Thiruvananthapuram: Kerala has unveiled a transgender policy, becoming the first state in India to do so. The policy aims to give 25,000 transgender people in the state a platform to eventually be able to demand a right to equality, dignity, development and expression, the government says.
When the process started a few years ago, Minister for Social Welfare MK Muneer said, he was told that there are no transgender people in Kerala - something he couldn't believe.
"We hope this policy will help us in getting transgenders formal education, employment and more. In Kerala, most of them are seen begging and or being forced into the sex market," Mr Muneer told NDTV.

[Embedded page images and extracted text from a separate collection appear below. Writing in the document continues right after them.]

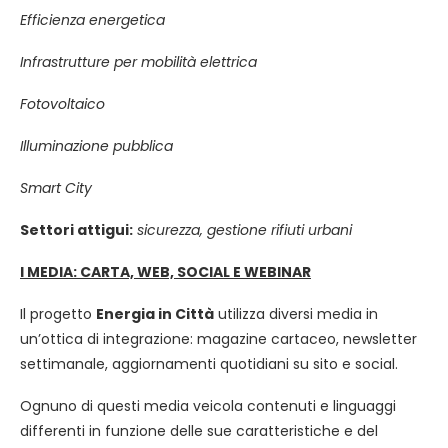
Efficienza energetica
Infrastrutture per mobilità elettrica
Fotovoltaico
Illuminazione pubblica
Smart City
Settori attigui:
sicurezza, gestione rifiuti urbani
I MEDIA: CARTA, WEB, SOCIAL E WEBINAR
Il progetto
Energia in Città
utilizza diversi media in
un’ottica di integrazione: magazine cartaceo, newsletter
settimanale, aggiornamenti quotidiani su sito e social.
Ognuno di questi media veicola contenuti e linguaggi
differenti in funzione delle sue caratteristiche e del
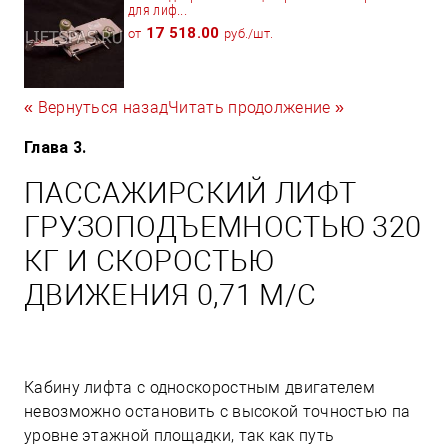
для лиф...
17 518.00
от
руб./шт.
« Вернуться назад
Читать продолжение »
Глава 3.
ПАССАЖИРСКИЙ ЛИФТ
ГРУЗОПОДЪЕМНОСТЬЮ 320
КГ И СКОРОСТЬЮ
ДВИЖЕНИЯ 0,71 М/С
Кабину лифта с односкоростным двигателем
невозможно остановить с высокой точностью па
уровне этажной площадки, так как путь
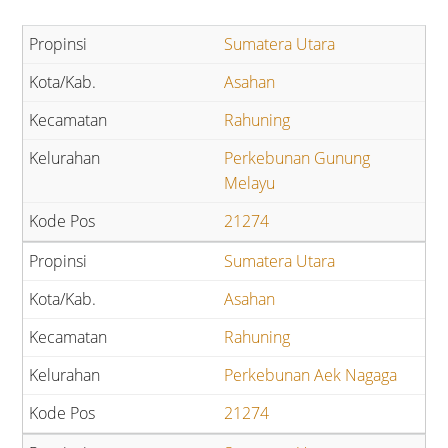
Sumatera Utara
Asahan
Rahuning
Perkebunan Gunung
Melayu
21274
Sumatera Utara
Asahan
Rahuning
Perkebunan Aek Nagaga
21274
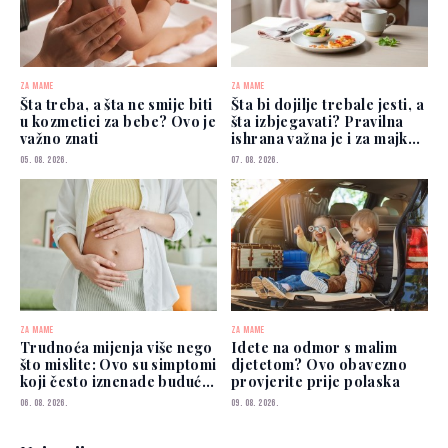
ZA MAME
ZA MAME
Šta treba, a šta ne smije biti
Šta bi dojilje trebale jesti, a
u kozmetici za bebe? Ovo je
šta izbjegavati? Pravilna
važno znati
ishrana važna je i za majku i
za bebu
05. 08. 2026.
07. 08. 2026.
ZA MAME
ZA MAME
Trudnoća mijenja više nego
Idete na odmor s malim
što mislite: Ovo su simptomi
djetetom? Ovo obavezno
koji često iznenade buduće
provjerite prije polaska
mame
06. 08. 2026.
09. 08. 2026.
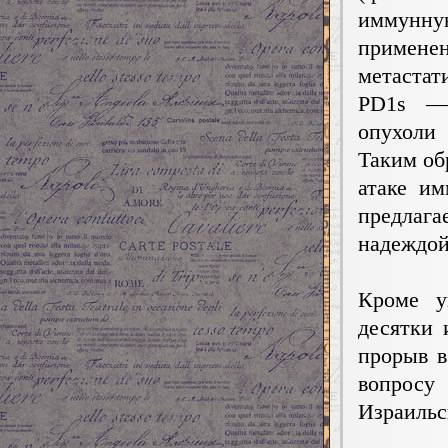
иммунну
примене
метастат
PD1s — 
опухоли
Таким об
атаке и
предлаг
надеждой
Кроме у
десятки 
прорыв в
вопрос
Израильс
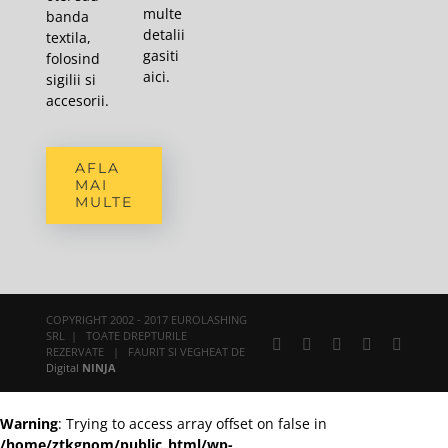
multe
banda
detalii
textila,
gasiti
folosind
aici
.
sigilii si
accesorii.
AFLA
MAI
MULTE
COPYRIGHT 2002 - 2017 EUROLASHING
SRL | TOATE DREPTURILE
Facebook
X
YouTube
Rss
E-
REZERVATE | FAURIT SI VEGHEAT DE
mail:
Digital
NINJA
Warning
: Trying to access array offset on false in
/home/ztkgnom/public_html/wp-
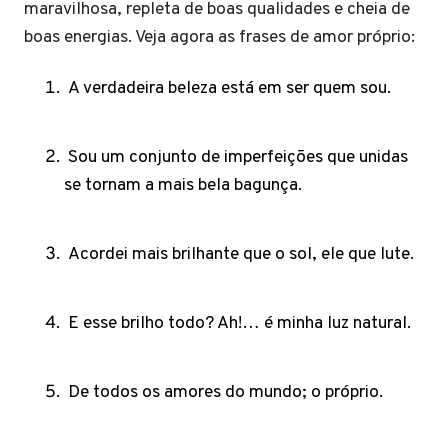
maravilhosa, repleta de boas qualidades e cheia de
boas energias. Veja agora as frases de amor próprio:
A verdadeira beleza está em ser quem sou.
Sou um conjunto de imperfeições que unidas
se tornam a mais bela bagunça.
Acordei mais brilhante que o sol, ele que lute.
E esse brilho todo? Ah!… é minha luz natural.
De todos os amores do mundo; o próprio.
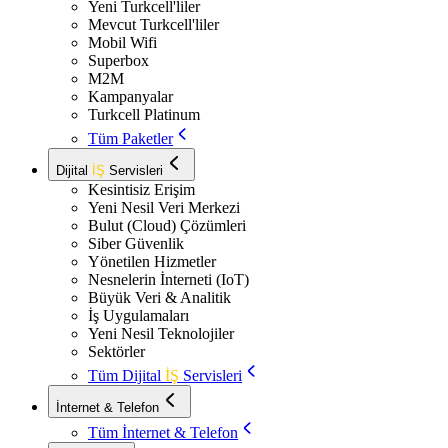
Yeni Turkcell'liler
Mevcut Turkcell'liler
Mobil Wifi
Superbox
M2M
Kampanyalar
Turkcell Platinum
Tüm Paketler
Dijital
İŞ
Servisleri
Kesintisiz Erişim
Yeni Nesil Veri Merkezi
Bulut (Cloud) Çözümleri
Siber Güvenlik
Yönetilen Hizmetler
Nesnelerin İnterneti (IoT)
Büyük Veri & Analitik
İş Uygulamaları
Yeni Nesil Teknolojiler
Sektörler
Tüm Dijital
İŞ
Servisleri
İnternet & Telefon
Tüm İnternet & Telefon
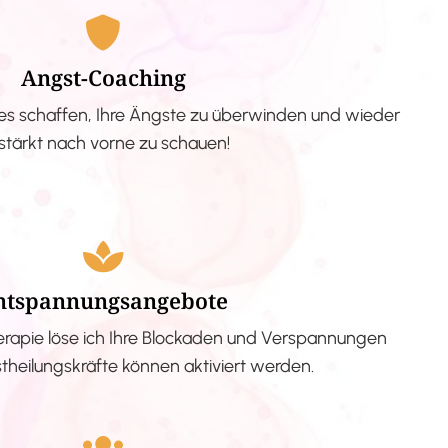
Angst-Coaching
s schaffen, Ihre Ängste zu überwinden und wieder
stärkt nach vorne zu schauen!
ntspannungsangebote
erapie löse ich Ihre Blockaden und Verspannungen
stheilungskräfte können aktiviert werden.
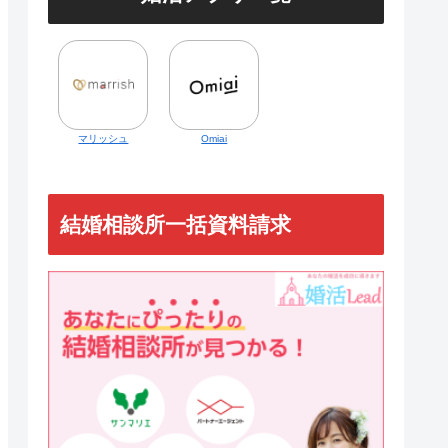
マリッシュ
Omiai
結婚相談所一括資料請求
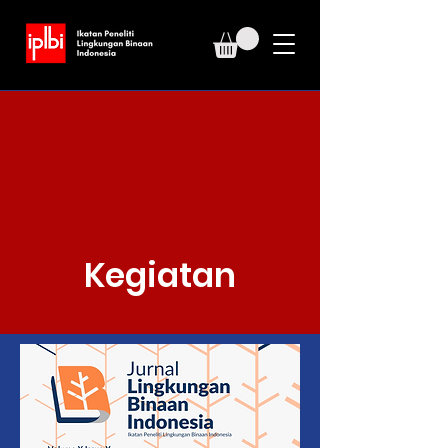
Kegiatan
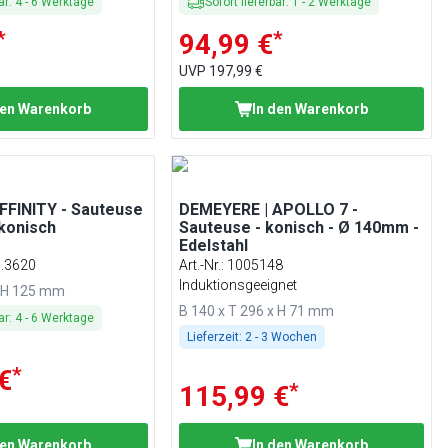
ar
:
4
-
6
Werktage
Sofort lieferbar
:
1
-
2
Werktage
*
*
94,99 €
UVP
197,99 €
den Warenkorb
In den Warenkorb
FFINITY - Sauteuse
DEMEYERE | APOLLO 7 -
konisch
Sauteuse - konisch - Ø 140mm -
Edelstahl
7.3620
Art.-Nr.
:
1005148
Induktionsgeeignet
x H 125 mm
B 140 x T 296 x H 71 mm
ar
:
4
-
6
Werktage
Lieferzeit:
2 - 3 Wochen
*
€
*
115,99 €
den Warenkorb
In den Warenkorb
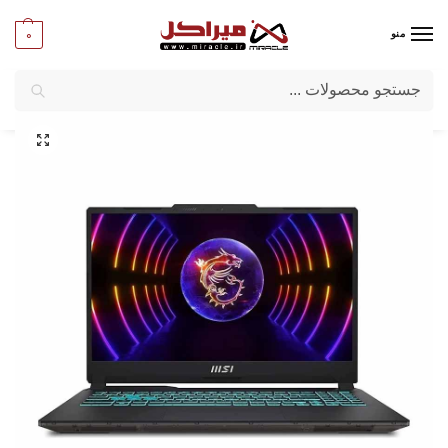
0
منو
جستجو
میراکل
/
لپ تاپ
/
برند لپ تاپ
/
MSI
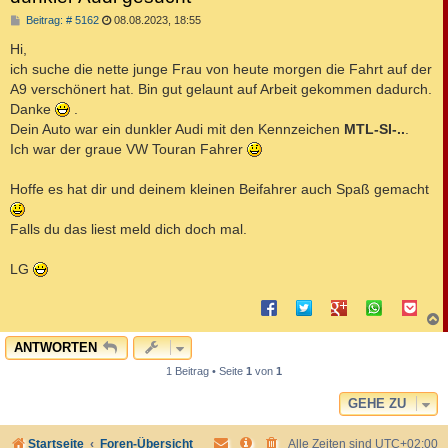
B
Beitrag: # 5162
08.08.2023, 18:55
e
i
Hi,
t
ich suche die nette junge Frau von heute morgen die Fahrt auf der
r
a
A9 verschönert hat. Bin gut gelaunt auf Arbeit gekommen dadurch.
g
Danke
.
Dein Auto war ein dunkler Audi mit den Kennzeichen
MTL-SI-..
.
Ich war der graue VW Touran Fahrer
Hoffe es hat dir und deinem kleinen Beifahrer auch Spaß gemacht
Falls du das liest meld dich doch mal.
LG
c
ANTWORTEN
1 Beitrag • Seite
1
von
1
GEHE ZU
Startseite
Foren-Übersicht
Alle Zeiten sind
UTC+02:00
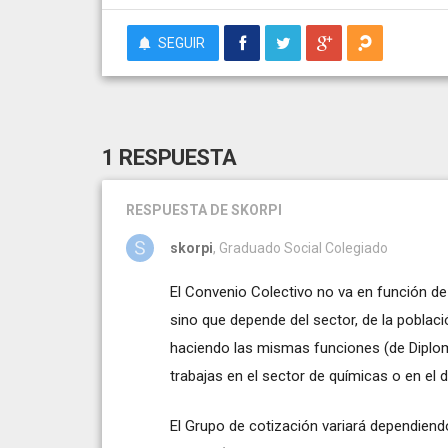
SEGUIR
1 RESPUESTA
RESPUESTA
DE SKORPI
skorpi
, Graduado Social Colegiado
El Convenio Colectivo no va en función de 
sino que depende del sector, de la població
haciendo las mismas funciones (de Diplo
trabajas en el sector de químicas o en el de
El Grupo de cotización variará dependiendo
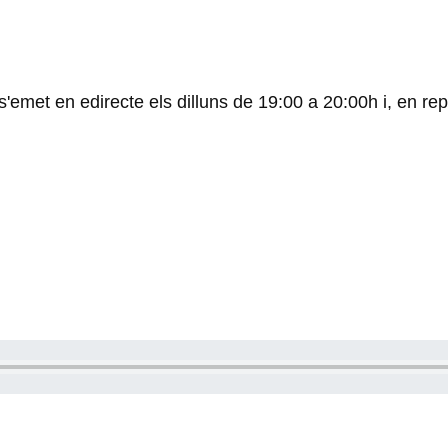
met en edirecte els dilluns de 19:00 a 20:00h i, en repe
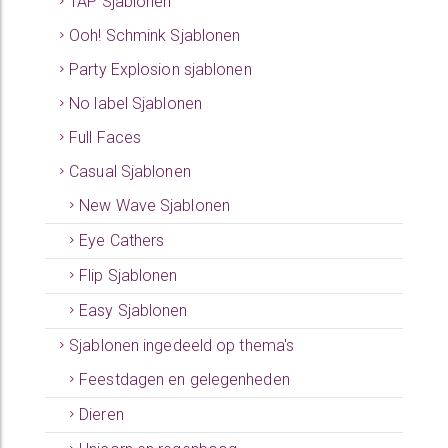
TAP Sjablonen
Ooh! Schmink Sjablonen
Party Explosion sjablonen
No label Sjablonen
Full Faces
Casual Sjablonen
New Wave Sjablonen
Eye Cathers
Flip Sjablonen
Easy Sjablonen
Sjablonen ingedeeld op thema's
Feestdagen en gelegenheden
Dieren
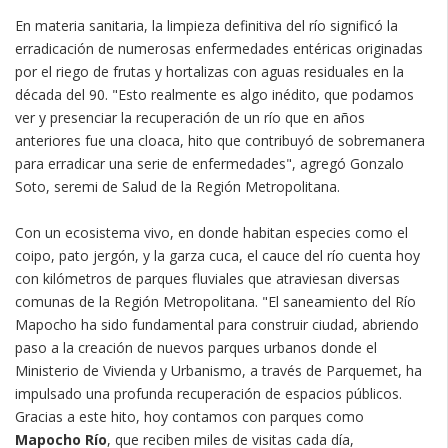
En materia sanitaria, la limpieza definitiva del río significó la
erradicación de numerosas enfermedades entéricas originadas
por el riego de frutas y hortalizas con aguas residuales en la
década del 90. "Esto realmente es algo inédito, que podamos
ver y presenciar la recuperación de un río que en años
anteriores fue una cloaca, hito que contribuyó de sobremanera
para erradicar una serie de enfermedades", agregó Gonzalo
Soto, seremi de Salud de la Región Metropolitana.
Con un ecosistema vivo, en donde habitan especies como el
coipo, pato jergón, y la garza cuca, el cauce del río cuenta hoy
con kilómetros de parques fluviales que atraviesan diversas
comunas de la Región Metropolitana. "El saneamiento del Río
Mapocho ha sido fundamental para construir ciudad, abriendo
paso a la creación de nuevos parques urbanos donde el
Ministerio de Vivienda y Urbanismo, a través de Parquemet, ha
impulsado una profunda recuperación de espacios públicos.
Gracias a este hito, hoy contamos con parques como
Mapocho Río
, que reciben miles de visitas cada día,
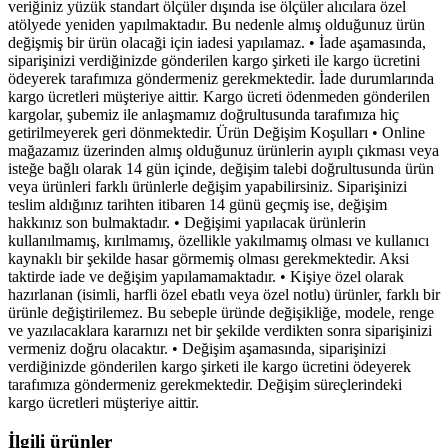
veriğiniz yüzük standart ölçüler dışında ise ölçüler alıcılara özel
atölyede yeniden yapılmaktadır. Bu nedenle almış olduğunuz ürün
değişmiş bir ürün olacaği için iadesi yapılamaz. • İade aşamasında,
siparişinizi verdiğinizde gönderilen kargo şirketi ile kargo ücretini
ödeyerek tarafımıza göndermeniz gerekmektedir. İade durumlarında
kargo ücretleri müşteriye aittir. Kargo ücreti ödenmeden gönderilen
kargolar, şubemiz ile anlaşmamız doğrultusunda tarafımıza hiç
getirilmeyerek geri dönmektedir. Ürün Değişim Koşulları • Online
mağazamız üzerinden almış olduğunuz ürünlerin ayıplı çıkması veya
isteğe bağlı olarak 14 gün içinde, değişim talebi doğrultusunda ürün
veya ürünleri farklı ürünlerle değişim yapabilirsiniz. Siparişinizi
teslim aldığınız tarihten itibaren 14 günü geçmiş ise, değişim
hakkınız son bulmaktadır. • Değişimi yapılacak ürünlerin
kullanılmamış, kırılmamış, özellikle yakılmamış olması ve kullanıcı
kaynaklı bir şekilde hasar görmemiş olması gerekmektedir. Aksi
taktirde iade ve değişim yapılamamaktadır. • Kişiye özel olarak
hazırlanan (isimli, harfli özel ebatlı veya özel notlu) ürünler, farklı bir
ürünle değiştirilemez. Bu sebeple üründe değişikliğe, modele, renge
ve yazılacaklara kararnızı net bir şekilde verdikten sonra siparişinizi
vermeniz doğru olacaktır. • Değişim aşamasında, siparişinizi
verdiğinizde gönderilen kargo şirketi ile kargo ücretini ödeyerek
tarafımıza göndermeniz gerekmektedir. Değişim süreçlerindeki
kargo ücretleri müşteriye aittir.
İlgili ürünler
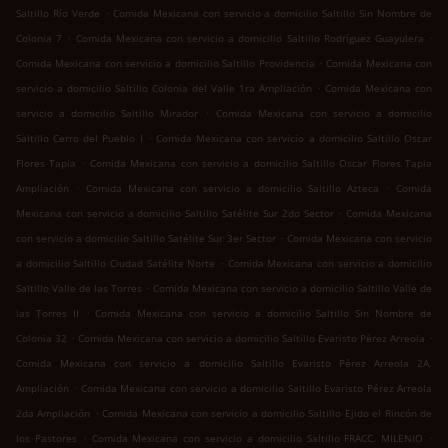
.
Saltillo Río Verde
Comida Mexicana con servicio a domicilio Saltillo Sin Nombre de
.
.
Colonia 7
Comida Mexicana con servicio a domicilio Saltillo Rodríguez Guayulera
.
Comida Mexicana con servicio a domicilio Saltillo Providencia
Comida Mexicana con
.
servicio a domicilio Saltillo Colonia del Valle 1ra Ampliación
Comida Mexicana con
.
servicio a domicilio Saltillo Mirador
Comida Mexicana con servicio a domicilio
.
Saltillo Cerro del Pueblo I
Comida Mexicana con servicio a domicilio Saltillo Oscar
.
Flores Tapia
Comida Mexicana con servicio a domicilio Saltillo Oscar Flores Tapia
.
.
Ampliación
Comida Mexicana con servicio a domicilio Saltillo Azteca
Comida
.
Mexicana con servicio a domicilio Saltillo Satélite Sur 2do Sector
Comida Mexicana
.
con servicio a domicilio Saltillo Satélite Sur 3er Sector
Comida Mexicana con servicio
.
a domicilio Saltillo Ciudad Satélite Norte
Comida Mexicana con servicio a domicilio
.
Saltillo Valle de las Torres
Comida Mexicana con servicio a domicilio Saltillo Valle de
.
las Torres II
Comida Mexicana con servicio a domicilio Saltillo Sin Nombre de
.
.
Colonia 32
Comida Mexicana con servicio a domicilio Saltillo Evaristo Pérez Arreola
Comida Mexicana con servicio a domicilio Saltillo Evaristo Pérez Arreola 2A.
.
Ampliación
Comida Mexicana con servicio a domicilio Saltillo Evaristo Pérez Arreola
.
2da Ampliación
Comida Mexicana con servicio a domicilio Saltillo Ejido el Rincón de
.
.
los Pastores
Comida Mexicana con servicio a domicilio Saltillo FRACC. MILENIO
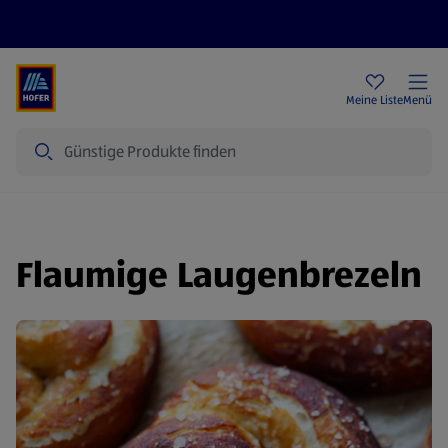
Rezeptwelt
Newsletter
HOFER Filialen
Meine Liste
Menü
Suche
Flaumige Laugenbrezeln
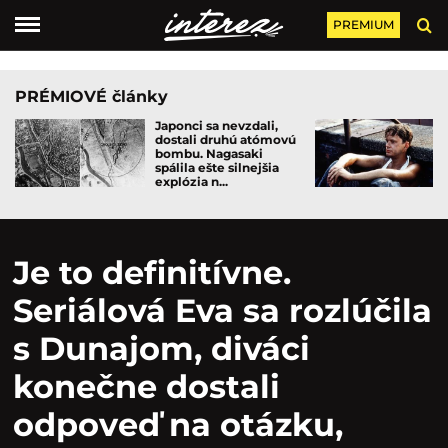
PREMIUM
PRÉMIOVÉ články
Japonci sa nevzdali,
dostali druhú atómovú
bombu. Nagasaki
spálila ešte silnejšia
explózia n...
Je to definitívne.
Seriálová Eva sa rozlúčila
s Dunajom, diváci
konečne dostali
odpoveď na otázku,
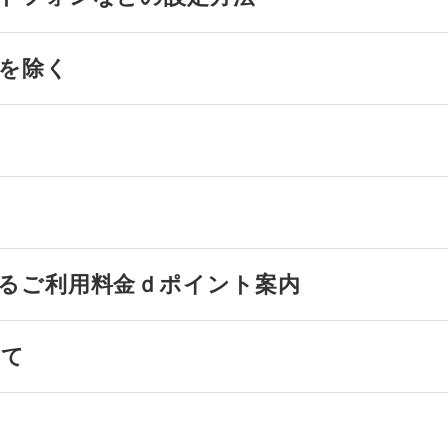
を除く
るご利用料金ｄポイント案内
いて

Akkai Padmashali, a well-known transgender activist in Kerala, believes that while the policy is welcome step, more needs to be done urgently.
"It's boiling down to ensuring dignity for transgenders but how can we have that as long as we are having Section 377? We are also awaiting the Transgender Bill which is to be tabled in the parliament in December," Akkai said.
Section 377 of the Indian Penal Code, a law introduced in the 19th Century that that the Supreme Court in 2013 refused to strike down, criminalises sexual activities "against the order of nature", arguably including homosexual acts.
Since Section 377 deems any sexual activity that cannot produce a baby as "unnatural" and punishable, transgender people can be subjected to persecution under the law, activists say.
As part of its initiative, Kerala government hopes to introduce separate gender columns for transgender people in all government forms for jobs, as their next step.
But for many like Sheetal Smitoj, a transgender activist from Kerala in her thirties, the issue is still about identity.
Speaking at the International Conference on Gender Equality in Thiruvananthapuram, Sheetal said, "Why are we called the third gender? Who is first gender and second gender? Men? Women? Why are we third?"